What needs to be done: Give the entries below again exactly. Their pictures are not needed.

[Extracted page text data]
+---+

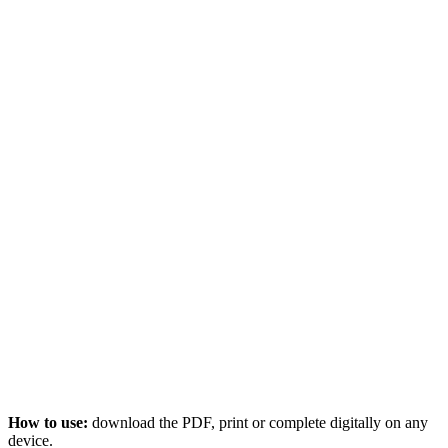
How to use:
download the PDF, print or complete digitally on any
device.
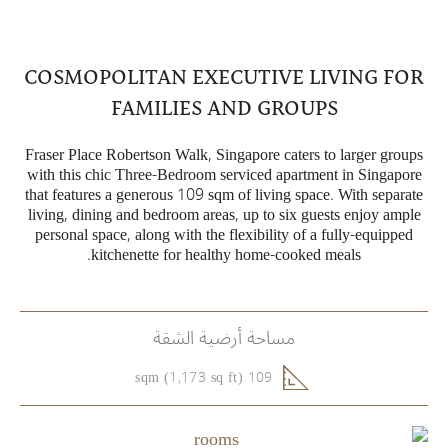
COSMOPOLITAN EXECUTIVE LIVING FOR
FAMILIES AND GROUPS
Fraser Place Robertson Walk, Singapore caters to larger groups
with this chic Three-Bedroom serviced apartment in Singapore
that features a generous 109 sqm of living space. With separate
living, dining and bedroom areas, up to six guests enjoy ample
personal space, along with the flexibility of a fully-equipped
kitchenette for healthy home-cooked meals.
مساحة أرضية الشقة
109 sqm (1,173 sq ft)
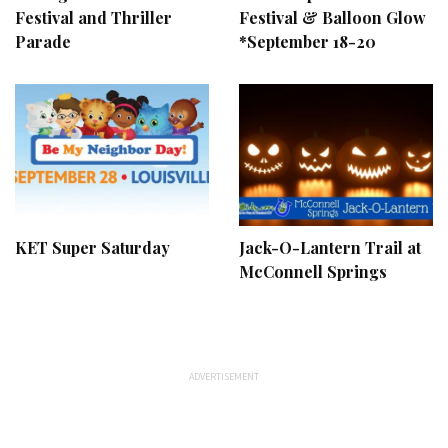
Festival and Thriller
Festival & Balloon Glow
Parade
*September 18-20
KET Super Saturday
Jack-O-Lantern Trail at
McConnell Springs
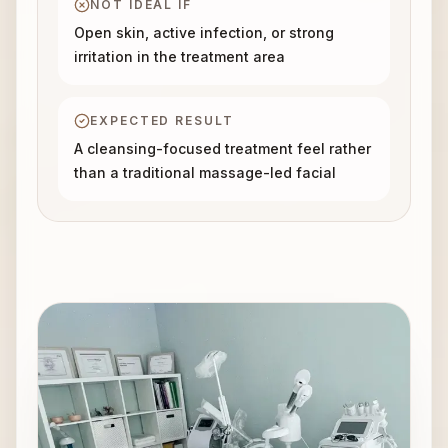
NOT IDEAL IF
Open skin, active infection, or strong
irritation in the treatment area
EXPECTED RESULT
A cleansing-focused treatment feel rather
than a traditional massage-led facial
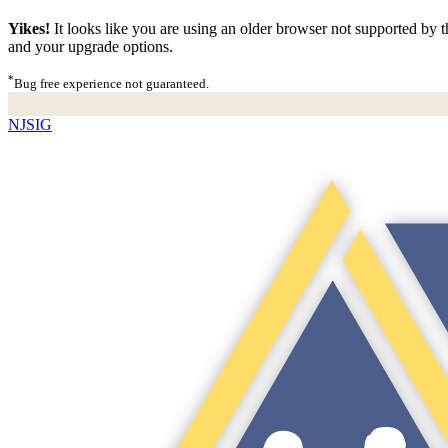
Yikes!
It looks like you are using an older browser not supported by th
and your upgrade options.
*
Bug free experience not guaranteed.
NJSIG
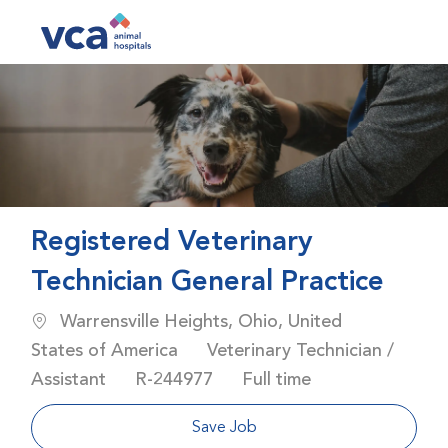
Skip to main content
-
Registered Veterinary
Technician General Practice
Location
Warrensville Heights, Ohio, United
Category
States of America
Veterinary Technician /
Job Id
Job Type
Assistant
R-244977
Full time
Save Job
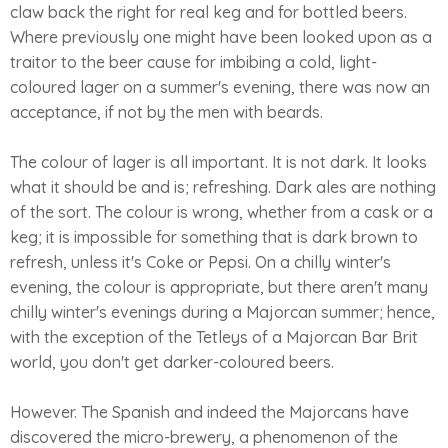
claw back the right for real keg and for bottled beers.
Where previously one might have been looked upon as a
traitor to the beer cause for imbibing a cold, light-
coloured lager on a summer's evening, there was now an
acceptance, if not by the men with beards.
The colour of lager is all important. It is not dark. It looks
what it should be and is; refreshing. Dark ales are nothing
of the sort. The colour is wrong, whether from a cask or a
keg; it is impossible for something that is dark brown to
refresh, unless it's Coke or Pepsi. On a chilly winter's
evening, the colour is appropriate, but there aren't many
chilly winter's evenings during a Majorcan summer; hence,
with the exception of the Tetleys of a Majorcan Bar Brit
world, you don't get darker-coloured beers.
However. The Spanish and indeed the Majorcans have
discovered the micro-brewery, a phenomenon of the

+---+

Solution to the exercise:
How to use:
download the PDF, print or complete digitally on any
device.
COSMOPOLITAN EXECUTIVE LIVING FOR
FAMILIES AND GROUPS
Fraser Place Robertson Walk, Singapore caters to larger groups
with this chic Three-Bedroom serviced apartment in Singapore
that features a generous 109 sqm of living space. With separate
living, dining and bedroom areas, up to six guests enjoy ample
personal space, along with the flexibility of a fully-equipped
kitchenette for healthy home-cooked meals.
مساحة أرضية الشقة
109 sqm (1,173 sq ft)
Festival and Thriller
Festival & Balloon Glow
Parade
*September 18-20
KET Super Saturday
Jack-O-Lantern Trail at
McConnell Springs
NOT IDEAL IF
Open skin, active infection, or strong
irritation in the treatment area
EXPECTED RESULT
A cleansing-focused treatment feel rather
than a traditional massage-led facial
Yikes!
It looks like you are using an older browser not supported by th
and your upgrade options.
*
Bug free experience not guaranteed.
NJSIG
Skip to main content
-
Registered Veterinary
Technician General Practice
Location
Warrensville Heights, Ohio, United
Category
States of America
Veterinary Technician /
Job Id
Job Type
Assistant
R-244977
Full time
Save Job
claw back the right for real keg and for bottled beers.
Where previously one might have been looked upon as a
traitor to the beer cause for imbibing a cold, light-
coloured lager on a summer's evening, there was now an
acceptance, if not by the men with beards.
The colour of lager is all important. It is not dark. It looks
what it should be and is; refreshing. Dark ales are nothing
of the sort. The colour is wrong, whether from a cask or a
keg; it is impossible for something that is dark brown to
refresh, unless it's Coke or Pepsi. On a chilly winter's
evening, the colour is appropriate, but there aren't many
chilly winter's evenings during a Majorcan summer; hence,
with the exception of the Tetleys of a Majorcan Bar Brit
world, you don't get darker-coloured beers.
However. The Spanish and indeed the Majorcans have
discovered the micro-brewery, a phenomenon of the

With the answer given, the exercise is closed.